The field of data science is now popular and is everywhere - from predicting the demand for products in the store to driving autonomous vehicles. The concept is broad and includes mathematics, statistics, programming, and machine learning. Experts in the field analyze large amounts of data to find relationships and make predictions.

What do you need to know the minimum for such work? In general, all of the following skills can be learned on google or you can find courses on many other platforms, for example, there are mini-courses on Kaggle.

Python[edit | edit source]

A programming language that is very popular now and available in teaching. You need to know the basics of the language, functions, data structures, classes (OOP). You will also need Jupyter Notebook and Git. Additional libraries can be installed relatively quickly and easily (difficulties may arise for the most recent versions of Python).

Course: kaggle

Numpy / Scipy[edit | edit source]

You need to know the basics of these libraries and study deeper as needed.

If you need to work with sparse tables, use a vectorized approach, or need performance when calculating large arrays, then functions from Numpy are best suited. True, sometimes using Numpy / Scipy requires converting data into native array types (ndarray). Many Python libraries for Data Science depend on Numpy (like Sklearn). It is often convenient to use the math functions built into Numpy in your work because they are well optimized for numerical computations with matrices.

Pandas[edit | edit source]

The Pandas library is always needed because the data needs to be read and processed. Pandas is an open-source, powerful and easy-to-use tool. Also, using Pandas, you can make complex queries from several tables (files/databases) to create a new one of the desired type - for further training the model or for visualization. Pandas is often used for initial data processing, mathematical and statistical calculations.

Almost every company has a database, and if you need to get data directly from a SQL database, then knowing the basics of SQL queries that can be executed from a Python script will come in handy.

Course: Pandas

Matplotlib / Seaborn[edit | edit source]

And, of course, where can we go without data visualization! For this, Matplotlib is widely used to plot any type of graphs. Matplotlib is useful for its own graphs that are computed. If you need to build a graph from ready-made data and do not want to customize the display style in 10-20 lines, then you can use Seaborn and do the same in 1-2 lines and with the already configured style. A visual graph can help solve a problem or discuss it with customers.

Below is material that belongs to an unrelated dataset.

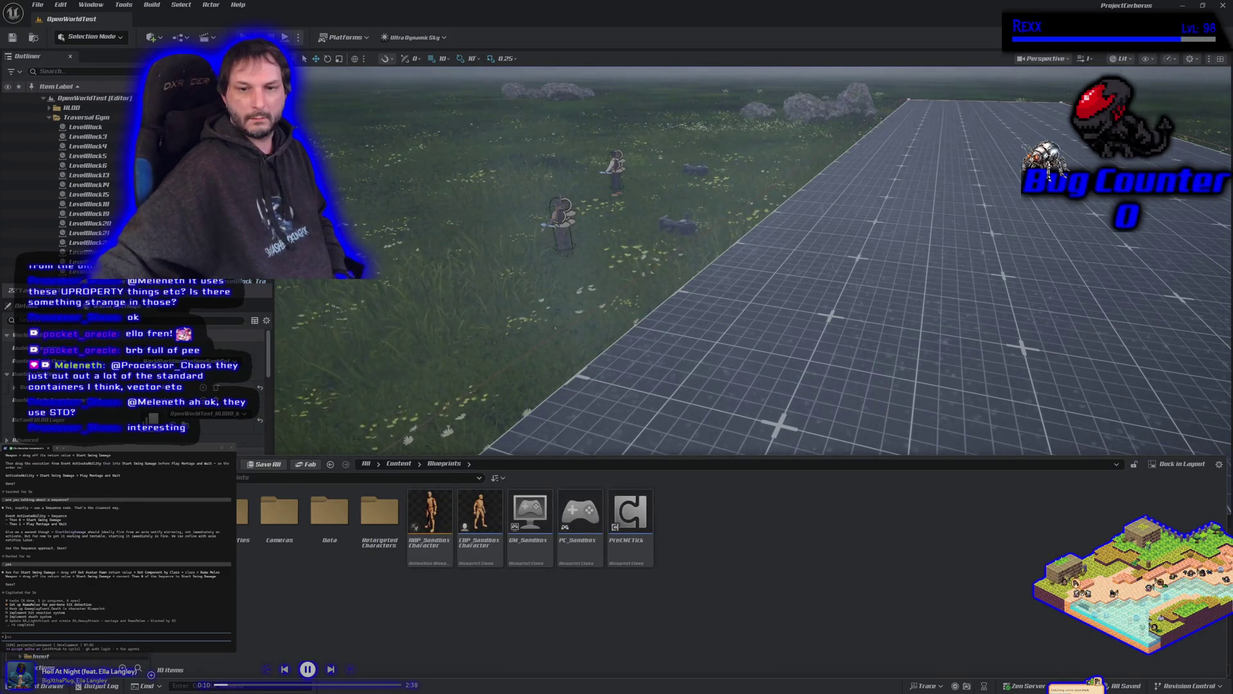
double_click(490, 554)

Sklearn[edit | edit source]

To create analytical models, you will need knowledge of traditional machine learning (ML) algorithms: linear and logistic regression, decision tree, clustering.

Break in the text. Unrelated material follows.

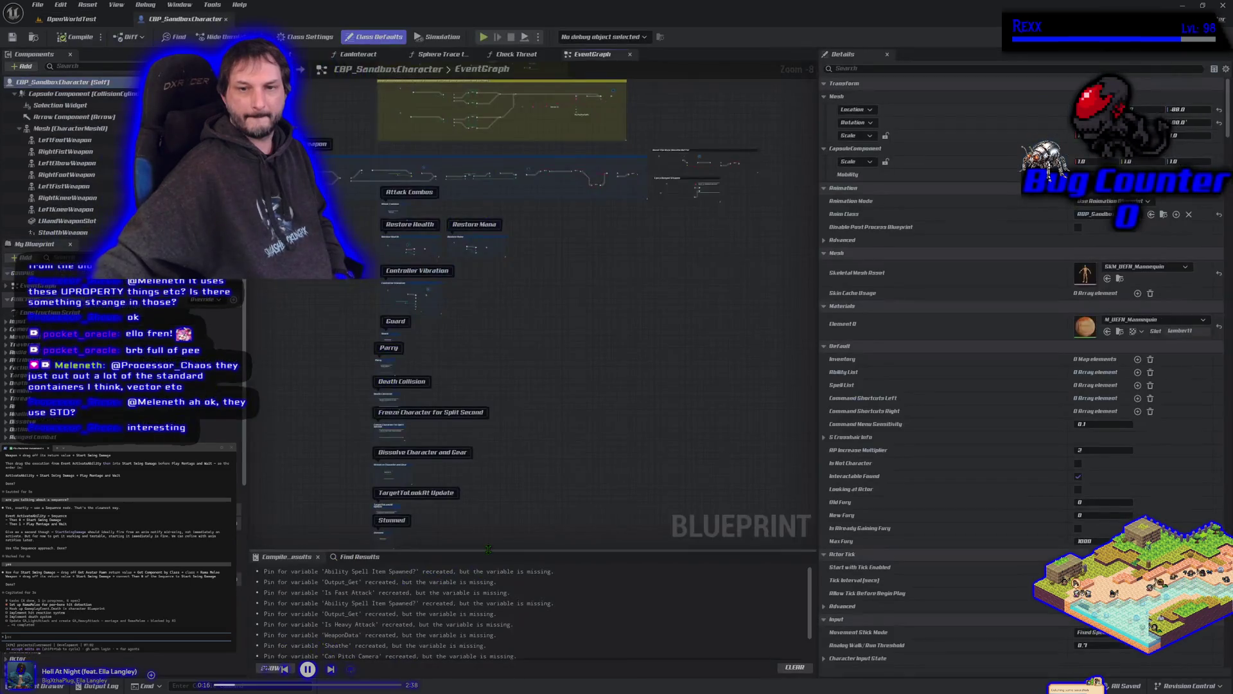
left_click_drag(342, 351, 371, 425)
left_click_drag(372, 425, 412, 242)
scroll(412, 243, "up", 1)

Perhaps the most popular ML library for Python is scikit-learn (sklearn). The documentation is very detailed and clear, all APIs in the library are relatively simple and easy to use. For example, to train a model, use clf.fit(X, y), then predict - clf.predict(y_test). You can also use Pipeline to reuse all of the data processing steps. You can even use elements from deep learning (artificial neural networks) - Multi-layer Perceptron (MLP).

Conclusion[edit | edit source]

A minimum of knowledge is necessary at the initial stage, but then everything will become more difficult and you need to acquire new knowledge or deepen the existing knowledge in a specific area. It will also be useful to take a course on algorithms because at interviews, competitions and sometimes at work, they come in handy.